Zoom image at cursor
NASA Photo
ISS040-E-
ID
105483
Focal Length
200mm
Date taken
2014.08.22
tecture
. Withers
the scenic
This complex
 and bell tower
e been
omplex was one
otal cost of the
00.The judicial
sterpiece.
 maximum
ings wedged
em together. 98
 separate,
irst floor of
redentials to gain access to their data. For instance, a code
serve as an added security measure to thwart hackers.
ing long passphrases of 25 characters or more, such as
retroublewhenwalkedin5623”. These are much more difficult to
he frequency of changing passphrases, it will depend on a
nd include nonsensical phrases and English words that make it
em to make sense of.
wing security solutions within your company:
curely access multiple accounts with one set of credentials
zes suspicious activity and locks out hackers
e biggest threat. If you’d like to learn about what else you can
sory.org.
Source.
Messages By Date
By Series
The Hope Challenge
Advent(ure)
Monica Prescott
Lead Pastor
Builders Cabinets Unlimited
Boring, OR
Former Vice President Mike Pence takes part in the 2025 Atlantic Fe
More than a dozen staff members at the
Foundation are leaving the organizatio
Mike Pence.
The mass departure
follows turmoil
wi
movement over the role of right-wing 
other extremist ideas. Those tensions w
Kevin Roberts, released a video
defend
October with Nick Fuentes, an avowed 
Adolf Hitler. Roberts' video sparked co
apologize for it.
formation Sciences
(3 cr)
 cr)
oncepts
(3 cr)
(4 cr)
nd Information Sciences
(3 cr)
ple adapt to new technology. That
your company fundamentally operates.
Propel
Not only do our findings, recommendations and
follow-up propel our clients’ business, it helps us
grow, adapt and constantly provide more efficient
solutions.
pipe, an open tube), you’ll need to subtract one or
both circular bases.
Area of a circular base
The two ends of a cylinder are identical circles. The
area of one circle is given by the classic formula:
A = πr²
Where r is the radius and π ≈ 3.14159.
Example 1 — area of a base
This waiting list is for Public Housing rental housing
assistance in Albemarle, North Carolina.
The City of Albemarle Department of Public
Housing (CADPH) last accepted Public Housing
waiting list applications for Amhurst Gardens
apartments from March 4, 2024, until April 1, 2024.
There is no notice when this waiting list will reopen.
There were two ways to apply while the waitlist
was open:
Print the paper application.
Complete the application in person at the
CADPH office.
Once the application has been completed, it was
^^^^
Each entry is to be given again, exactly as it stands.

» **Completed task**
Zoom image at cursor
NASA Photo
ISS040-E-
ID
105483
Focal Length
200mm
Date taken
2014.08.22
tecture
. Withers
the scenic
This complex
 and bell tower
e been
omplex was one
otal cost of the
00.The judicial
sterpiece.
 maximum
ings wedged
em together. 98
 separate,
irst floor of
redentials to gain access to their data. For instance, a code
serve as an added security measure to thwart hackers.
ing long passphrases of 25 characters or more, such as
retroublewhenwalkedin5623”. These are much more difficult to
he frequency of changing passphrases, it will depend on a
nd include nonsensical phrases and English words that make it
em to make sense of.
wing security solutions within your company:
curely access multiple accounts with one set of credentials
zes suspicious activity and locks out hackers
e biggest threat. If you’d like to learn about what else you can
sory.org.
Source.
Messages By Date
By Series
The Hope Challenge
Advent(ure)
Monica Prescott
Lead Pastor
Builders Cabinets Unlimited
Boring, OR
Former Vice President Mike Pence takes part in the 2025 Atlantic Fe
More than a dozen staff members at the
Foundation are leaving the organizatio
Mike Pence.
The mass departure
follows turmoil
wi
movement over the role of right-wing 
other extremist ideas. Those tensions w
Kevin Roberts, released a video
defend
October with Nick Fuentes, an avowed 
Adolf Hitler. Roberts' video sparked co
apologize for it.
formation Sciences
(3 cr)
 cr)
oncepts
(3 cr)
(4 cr)
nd Information Sciences
(3 cr)
ple adapt to new technology. That
your company fundamentally operates.
Propel
Not only do our findings, recommendations and
follow-up propel our clients’ business, it helps us
grow, adapt and constantly provide more efficient
solutions.
pipe, an open tube), you’ll need to subtract one or
both circular bases.
Area of a circular base
The two ends of a cylinder are identical circles. The
area of one circle is given by the classic formula:
A = πr²
Where r is the radius and π ≈ 3.14159.
Example 1 — area of a base
This waiting list is for Public Housing rental housing
assistance in Albemarle, North Carolina.
The City of Albemarle Department of Public
Housing (CADPH) last accepted Public Housing
waiting list applications for Amhurst Gardens
apartments from March 4, 2024, until April 1, 2024.
There is no notice when this waiting list will reopen.
There were two ways to apply while the waitlist
was open:
Print the paper application.
Complete the application in person at the
CADPH office.
Once the application has been completed, it was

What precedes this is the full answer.